Less expensive Midtown hotels: The Comfort Inn, Holiday Inn and other budget hotels are located in Midtown. They're not snappy, but they get the job done of locating you where you want to be.
New York CityPass
You can buy these online at http://citypass.com or by calling (707) 256-0490. Cost: $53 adult; $41 for kids. All the attractions are worthwhile -- Empire State Building Observatory, Circle Line Sightseeing Cruises, American Museum of Natural History, Guggenheim Museum, Museum of Modern Art and the Intrepid Sea Air Space Museum.
Triomphe, 49 W. 44th St. between Fifth and Sixth avenues in the Iroquois Hotel; (212) 453-4233. French with global twists; small, quiet dining room with attractively presented and tasty food. Expensive.
Cafe Nicole, 226 W. 52nd St., (212) 315-0100, Ext. 5820. Great location, spacious dining and my $14.75 tuna nicoise was quite good; the brunch menu would suit most tastes.
Hourglass Tavern, 373 W. 46th St., (212) 265-2060. Good inexpensive Italian food in a uniquely tiny restaurant with a neighborhood feel. The hourglass is upended when you take a table, so don't dally.

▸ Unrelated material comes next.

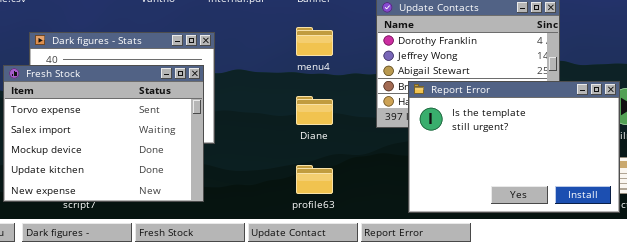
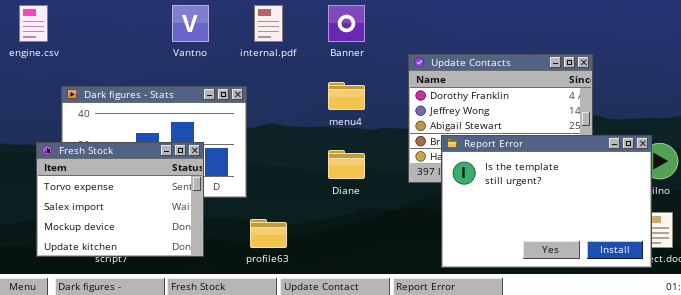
Fresh Stock: [3,65,204,202] -> [36,142,204,257], resized
profile63: [296,165,333,194] -> [250,219,287,248], moved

For highly popular shows such as "Avenue Q," "Spamalot" or "Dirty Rotten Scoundrels," call the box office and buy your tickets as far in advance as you can. Popular shows like these sell out weeks in advance.
To see what's playing on Broadway, go to www.broadway.com or www.playbill.com.
If you find yourself in New York and are eager to see a specific popular show, hotel concierges can sometimes work magic. Be sure to tip them accordingly. You can also try your luck at the theater's box office. Sometimes house seats designated for VIPs are returned to the box office 48 hours before the show.
The TKTS Half-Price Ticket Outlet is a nifty deal, but don't count on buying tickets to the hot shows. Booth is located on the center island of 47th Street between Broadway and Seventh Avenue. You certainly can buy tickets for lots of fun shows here, and you might get less-desirable seats for popular shows. Matinee tickets go on sale at 10 a.m.; evening performance tickets at 3 p.m. for performances Monday through Saturday. Tickets go on sale Sunday at 11 a.m.